If five insertions follow three matches, MIDSV returns `5M,M,M` (not `5,M,M,M`) since `5M,M,M` keeps reference sequence length in a comma-separated field.

## CSSPLIT

| Op  | Regex          | Description                  |
| --- | -------------- | ---------------------------- |
| =   | [ACGTN]        | Identical sequence           |
| +   | [ACGTN]        | Insertion to the reference   |
| -   | [ACGTN]        | Deletion from the reference  |
| *   | [ACGTN][ACGTN] | Substitution                 |
|     | [acgtn]        | Inversion                    |
| \|  |                | Separater of insertion sites |

`CSSPLIT` uses `|` to separate nucleotides in insertion sites.

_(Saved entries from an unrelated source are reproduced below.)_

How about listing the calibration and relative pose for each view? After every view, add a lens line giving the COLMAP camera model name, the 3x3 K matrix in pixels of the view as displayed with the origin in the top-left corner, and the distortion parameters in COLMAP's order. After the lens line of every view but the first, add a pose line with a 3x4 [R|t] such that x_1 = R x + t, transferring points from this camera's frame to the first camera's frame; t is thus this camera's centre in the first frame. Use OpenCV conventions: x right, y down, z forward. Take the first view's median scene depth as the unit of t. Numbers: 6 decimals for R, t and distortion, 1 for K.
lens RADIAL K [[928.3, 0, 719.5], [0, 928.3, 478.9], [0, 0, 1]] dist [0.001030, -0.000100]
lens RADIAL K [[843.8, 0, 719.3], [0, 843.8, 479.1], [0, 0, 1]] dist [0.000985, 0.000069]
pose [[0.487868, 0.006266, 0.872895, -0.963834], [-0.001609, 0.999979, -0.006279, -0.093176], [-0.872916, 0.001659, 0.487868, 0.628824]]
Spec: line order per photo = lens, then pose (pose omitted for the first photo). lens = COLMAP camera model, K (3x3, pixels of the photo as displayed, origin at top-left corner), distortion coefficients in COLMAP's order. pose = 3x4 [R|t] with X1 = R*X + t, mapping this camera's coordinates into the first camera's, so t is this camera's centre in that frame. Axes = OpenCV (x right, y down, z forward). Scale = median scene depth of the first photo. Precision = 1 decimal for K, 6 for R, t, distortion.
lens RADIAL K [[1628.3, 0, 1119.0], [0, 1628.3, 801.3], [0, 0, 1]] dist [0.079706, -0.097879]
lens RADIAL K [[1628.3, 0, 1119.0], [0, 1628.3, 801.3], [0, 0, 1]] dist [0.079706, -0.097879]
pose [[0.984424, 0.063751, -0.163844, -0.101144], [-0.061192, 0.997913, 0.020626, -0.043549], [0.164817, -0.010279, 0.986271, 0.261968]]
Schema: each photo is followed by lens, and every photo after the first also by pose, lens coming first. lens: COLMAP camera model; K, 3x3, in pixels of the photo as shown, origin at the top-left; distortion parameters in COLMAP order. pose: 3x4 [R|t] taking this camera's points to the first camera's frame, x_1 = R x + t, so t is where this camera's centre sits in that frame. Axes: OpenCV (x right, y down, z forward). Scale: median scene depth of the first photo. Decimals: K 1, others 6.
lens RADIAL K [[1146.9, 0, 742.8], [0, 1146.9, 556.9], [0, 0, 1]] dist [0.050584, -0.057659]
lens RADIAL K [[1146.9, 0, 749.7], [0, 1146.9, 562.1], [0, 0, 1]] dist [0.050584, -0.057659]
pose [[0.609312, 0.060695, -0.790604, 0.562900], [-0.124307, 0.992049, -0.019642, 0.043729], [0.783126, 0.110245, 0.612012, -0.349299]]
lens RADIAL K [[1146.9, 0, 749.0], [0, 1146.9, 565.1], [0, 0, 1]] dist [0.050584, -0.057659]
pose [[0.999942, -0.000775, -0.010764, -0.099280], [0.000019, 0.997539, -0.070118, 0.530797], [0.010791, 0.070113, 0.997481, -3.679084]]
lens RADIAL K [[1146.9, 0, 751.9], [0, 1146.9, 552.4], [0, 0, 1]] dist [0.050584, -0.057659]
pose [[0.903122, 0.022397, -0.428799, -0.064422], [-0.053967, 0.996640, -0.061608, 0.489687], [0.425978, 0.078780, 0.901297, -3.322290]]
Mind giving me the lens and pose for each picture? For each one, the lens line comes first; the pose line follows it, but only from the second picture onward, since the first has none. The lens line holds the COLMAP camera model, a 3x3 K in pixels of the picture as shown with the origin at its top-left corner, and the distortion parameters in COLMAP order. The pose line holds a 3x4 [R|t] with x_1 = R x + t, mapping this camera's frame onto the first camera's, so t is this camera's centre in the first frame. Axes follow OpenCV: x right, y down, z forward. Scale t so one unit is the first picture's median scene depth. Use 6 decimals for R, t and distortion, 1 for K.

Therefore, `+A|+C|+G|+T|=A` can be easily splited to `[+A, +C, +G, +T, =A]` by `"+A|+C|+G|+T|=A".split("|")` in Python.

## QSCORE


| Op  | Description                  |
| --- | ---------------------------- |
| -1  | Unknown                      |
| \|  | Separator at insertion sites |

`QSCORE` uses `-1` at deletion or unknown nucleotides.

As with `CSSPLIT`, `QSCORE` uses `|` to separate quality scores in insertion sites.

# Miscellaneous functions

## Read/Check SAM file

```python
midsv.read_sam(path_of_sam: Union[str, Path]) -> list[list]
```

`midsv.read_sam` read SAM file into a list of lists.


```python
midsv.check_sam_format(sam: list[list])
```

`midsv.check_sam_format` checks the followings.

- SQ header
- CS tag (long form)
- No long-read spliced alignment

## Read/Write JSON Line (JSONL)

```python
midsv.write_jsonl(dict: list[dict], path_of_jsonl: Union[str, Path])
```

```python
midsv.read_jsonl(path_of_jsonl: Union[str, Path]) -> list[dict]
```

Since `midsv` returns a list of dictionaries, `midsv.write_jsonl` outputs it to file as JSONL format.

Conversely, `midsv.read_jsonl` reads JSONL as a list of dictionaries.